Y’know… When even the bellicose Douglas MacArthur is saying “Don’t go there,” you probably shouldn’t go there. Oh well. Welcome to Vietnam, welcome to Afghanistan.

Rhetorical Question

What is the libertarian/Paul-ian/anti-regulation counterargument to the BP catastrophe in the Gulf? As the subject line says, that’s a rhetorical question. I think I know the answer. It involves putting your hands over your ears and saying “La la la la la I can’t hear you!”

There’s an argument about the existence of religion that goes something like this: without a big policeman in the sky acting as the enforcer of moral behavior, people would act however the hell they wanted to. Thus, while there are objectionable things about religion, it’s an overall good. Benjamin Franklin was getting at this when he said (I paraphrase) that if you think people are bad on religion, imagine them off of it, imagine what they would do without a threat hanging over their eternal soul.

It seems to me that those that do not believe in government regulation of private industry miss the appropriateness of the comparison between the government as a regulator and the guarantor of human morality (name your deity) in religion. Most businesses without regulation are the same thing as most people without religion: they just do whatever the hell they want to do, because the consequences just aren’t there.

120 Seconds with Rand Paul

Great Scott, just two minutes of listening to this fellow talk about the Civil Rights Act is enough to make you realize what an intellectually dishonest man he is. He would have, he says, marched with Martin Luther King, Jr. had he been of age to do so, because he agreed with him on most things he was protesting, most things… except for the little matter of that Woolworth’s lunch counter up there. In Ron Paul’s tea-stained America, the federal government can’t or shouldn’t tell private businesses that they can’t be WHITES ONLY or STRAIGHTS ONLY or put up a sign that says NO HISPANICS ALLOWED or NO JEWS. That, he says, is an abridgment of free speech. Yes, yes it is, and it’s something we have to live with, because the consequences of being free to exercise your bigotry in this way are too destructive for us to live with. You can’t shout “fire” in a crowded theater (or, as Steve Martin suggested, shout “theater” in a crowded firehouse) or tell your co-Americans that they’re not worthy of setting foot in your store. Either all Americans have the same basic rights to go everywhere and do everything that all other Americans can do or the very idea of equality vanishes in a puff of illogic and contradictions. But hey… You’re free to TALK about it, as I’m sure Paul will continue to do for the next six months.

Flippin’

As primary voting results come in and the Yankee game takes various breaks for rain and trying to get Josh Beckett out of the game gracefully, I keep hearing various pundits debating the meaning of the results. Is it anger at incumbents, is it disgust with the debt, or both? The consensus seems to be that The People object to “business as usual” and are worried about government debt.

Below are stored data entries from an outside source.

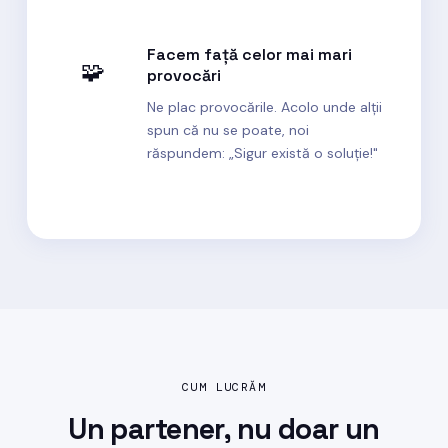
Facem față celor mai mari
🧩
provocări
Ne plac provocările. Acolo unde alții
spun că nu se poate, noi
răspundem: „Sigur există o soluție!"
CUM LUCRĂM
Un partener, nu doar un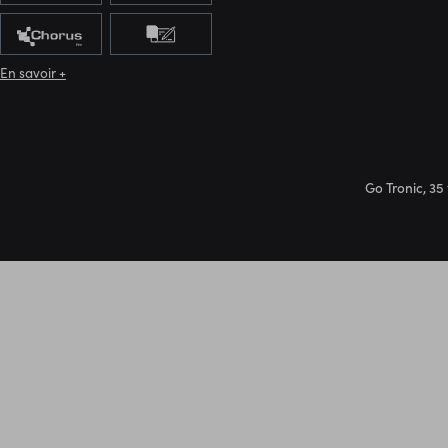
En savoir +
Go Tronic, 35 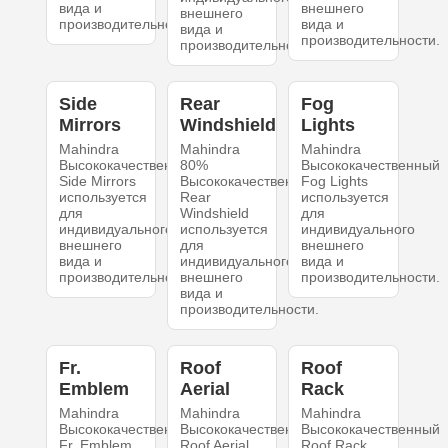
вида и
внешнего
внешнего
производительности.
вида и
вида и
производительности.
производительности.
Side
Rear
Fog
Mirrors
Windshield
Lights
Mahindra
Mahindra
Mahindra
Высококачественный
80%
Высококачественный
Side Mirrors
Высококачественный
Fog Lights
используется
Rear
используется
для
Windshield
для
индивидуального
используется
индивидуального
внешнего
для
внешнего
вида и
индивидуального
вида и
производительности.
внешнего
производительности.
вида и
производительности.
Fr.
Roof
Roof
Emblem
Aerial
Rack
Mahindra
Mahindra
Mahindra
Высококачественный
Высококачественный
Высококачественный
Fr. Emblem
Roof Aerial
Roof Rack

I have no idea if this is right or wrong, but if it is correct, what I find kind of quizzical about the whole thing is that pro economists can’t agree about the meaning of the debt, how much is a good amount, how much is too much, to what degree is it really dangerous, and if it is dangerous, when it will become dangerous. And yet, The People seem to have come to their own conclusions about this.

This is our right, of course, to think for ourselves, but we also have an obligation to think in a nuanced way. You can do a lot of damage chasing solutions to problems you don’t fully understand.

Parenthetically, some talking head on CNN just said that Barack Obama won in 2008 because all of the energy was on the left, but tonight it’s all coming from the right. Dude, Sestak just upset Spector in Pennsy. Why is Kentucky’s embrace of a Tea Person signify more than Pennsylvania’s rejection of a faux-Democrat?

Late or Never, It’s All Lame

Tom Coburn to filibuster war funding. Where was all this principled opposition prior to 2008?